* **What to work on**: Read the records beneath this task and copy every line that contains the string "wrist".

* **Material provided**:
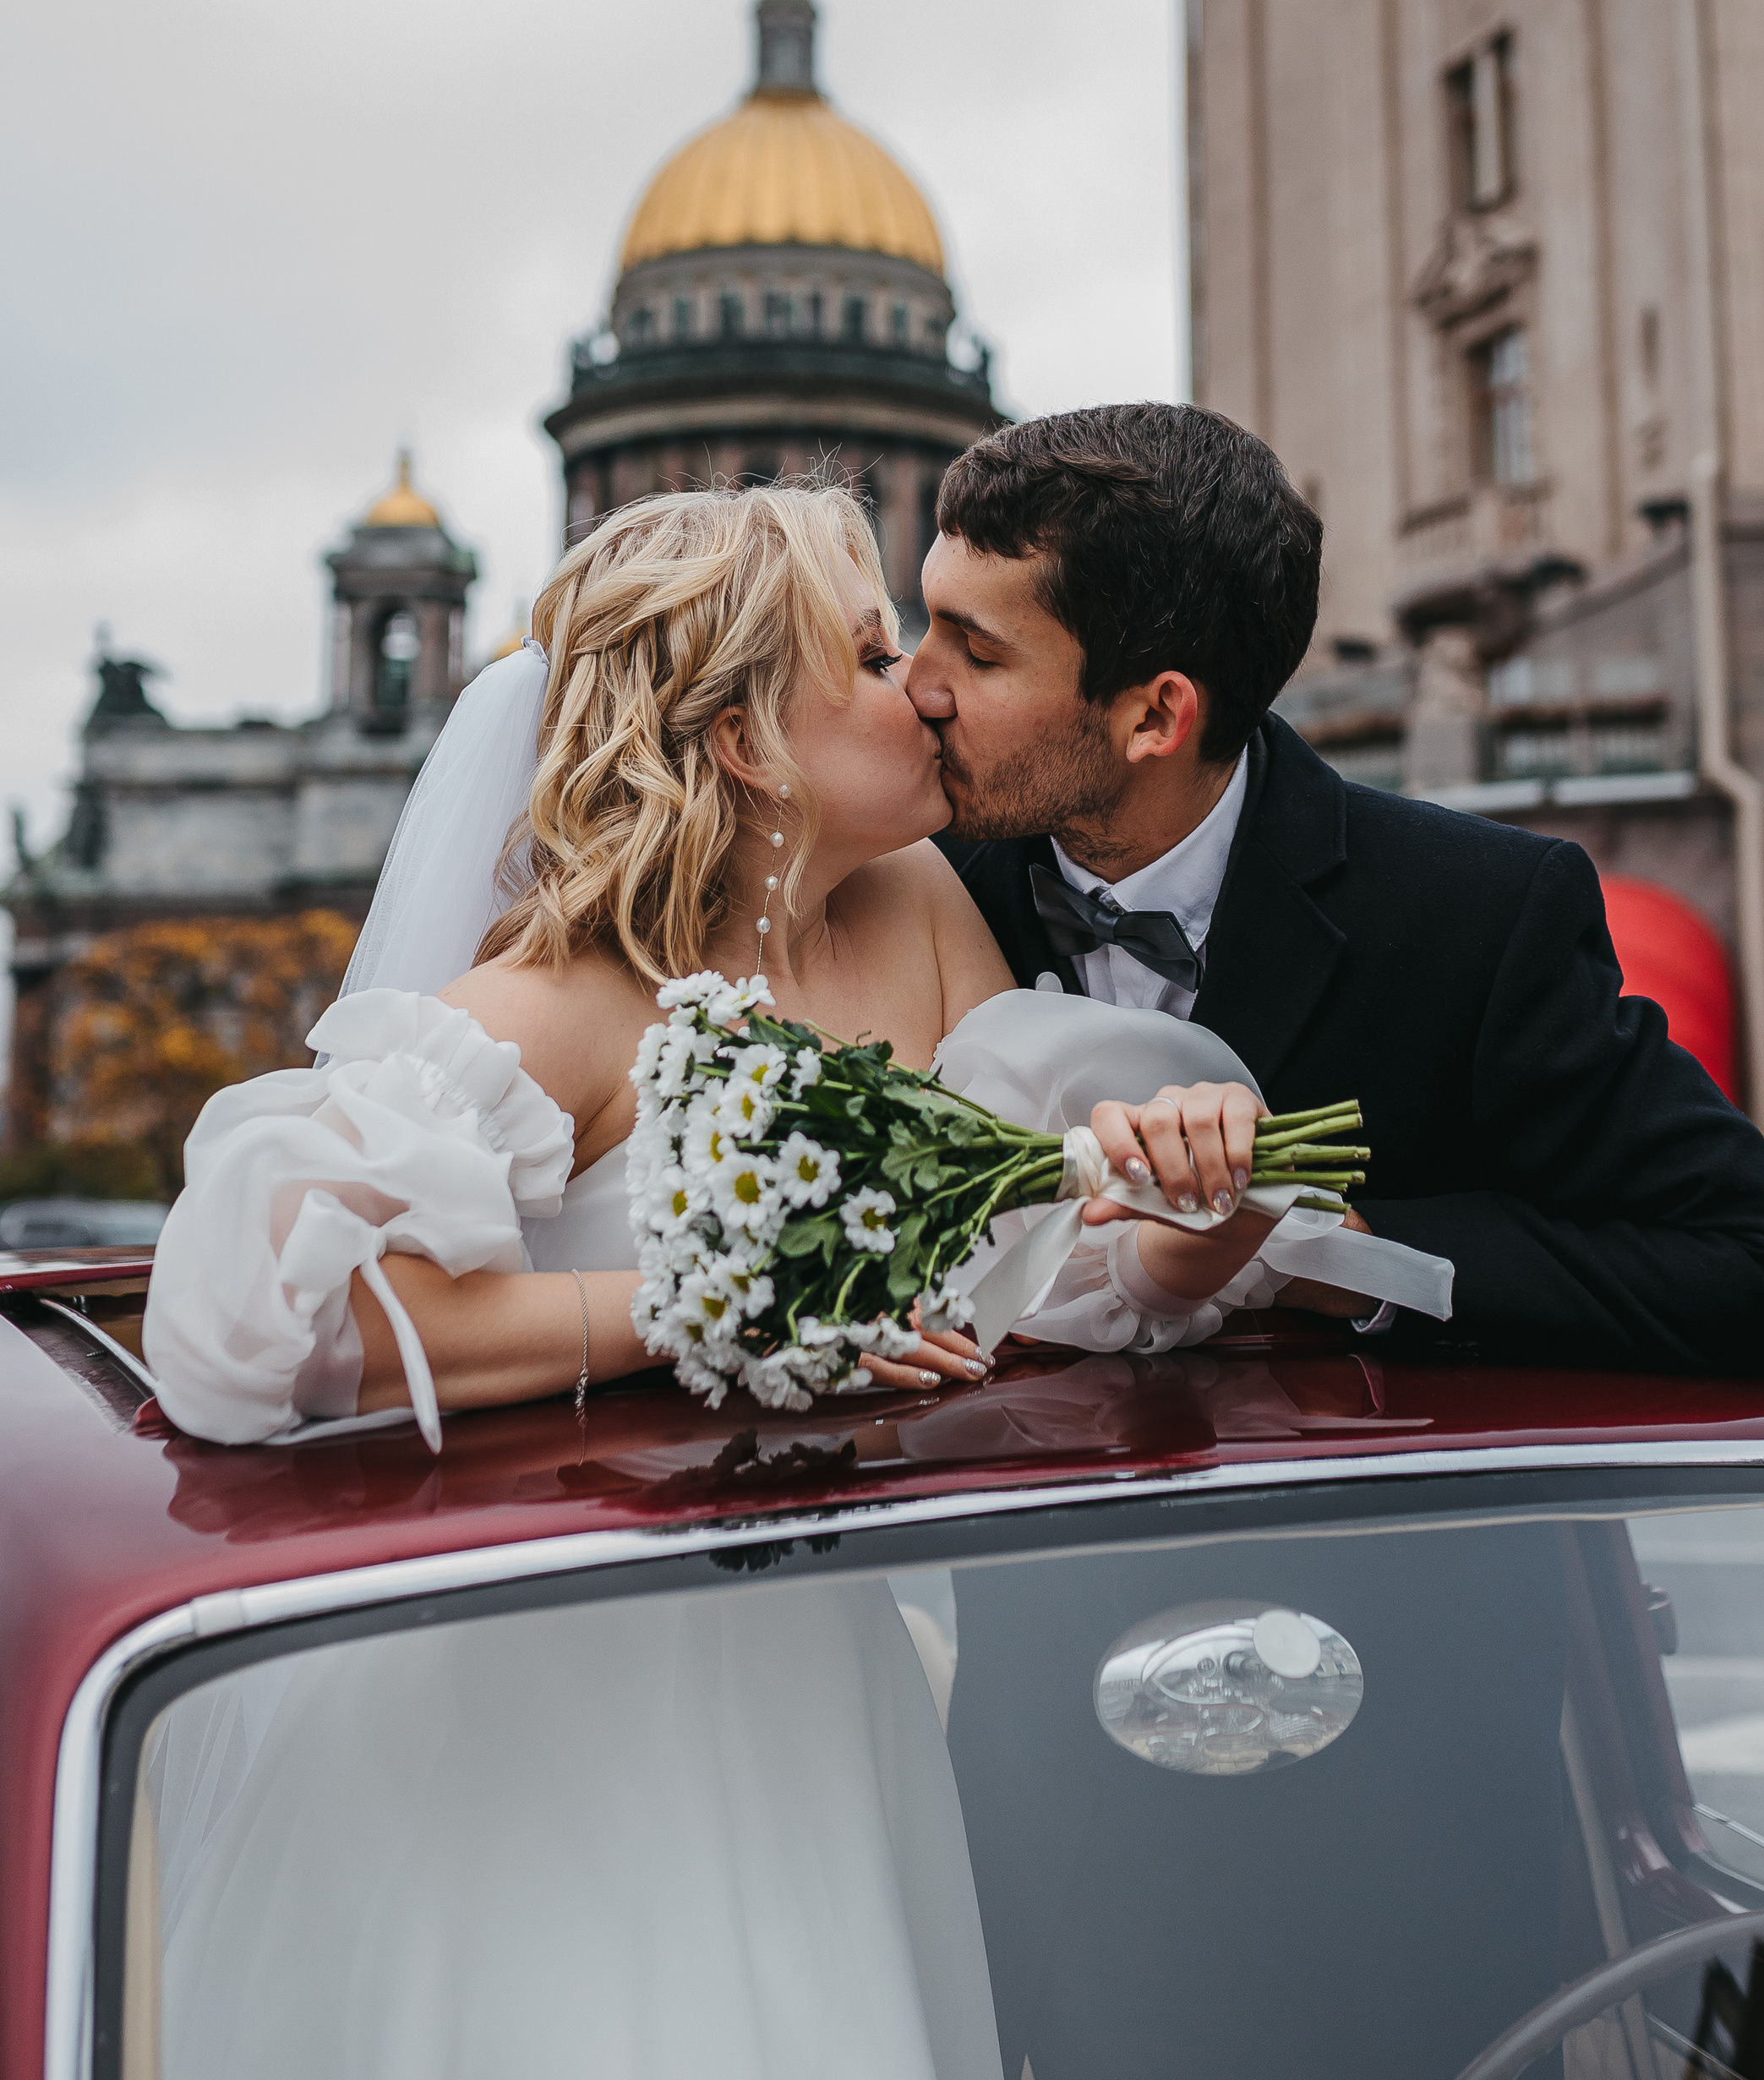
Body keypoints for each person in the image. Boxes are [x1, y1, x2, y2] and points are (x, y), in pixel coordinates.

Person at [145, 482, 1308, 1450]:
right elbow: (270, 1320)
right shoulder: (556, 1003)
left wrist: (1196, 1204)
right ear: (748, 742)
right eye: (873, 654)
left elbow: (1004, 1274)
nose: (925, 688)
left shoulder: (917, 900)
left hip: (868, 1597)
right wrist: (720, 1309)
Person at [910, 400, 1764, 1378]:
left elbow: (1762, 1269)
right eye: (921, 625)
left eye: (974, 652)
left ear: (1155, 716)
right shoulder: (916, 890)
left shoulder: (1478, 914)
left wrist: (1339, 1252)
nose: (916, 685)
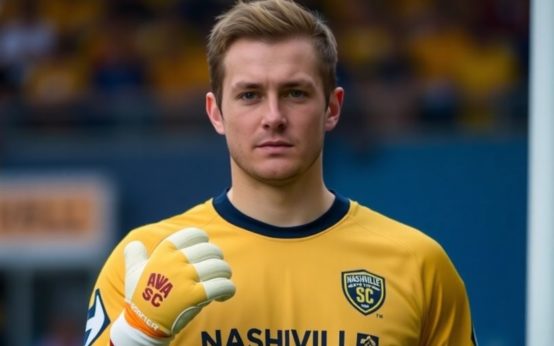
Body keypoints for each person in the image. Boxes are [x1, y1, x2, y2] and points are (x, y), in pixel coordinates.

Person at [83, 0, 477, 345]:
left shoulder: (419, 264)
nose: (273, 117)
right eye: (250, 95)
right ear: (215, 112)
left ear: (333, 108)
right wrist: (136, 334)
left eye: (295, 93)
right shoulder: (147, 260)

* **Output for this exercise**:
left wrist: (1196, 1204)
right wrist: (720, 1309)
left wrist: (1339, 1252)
right wrist: (136, 334)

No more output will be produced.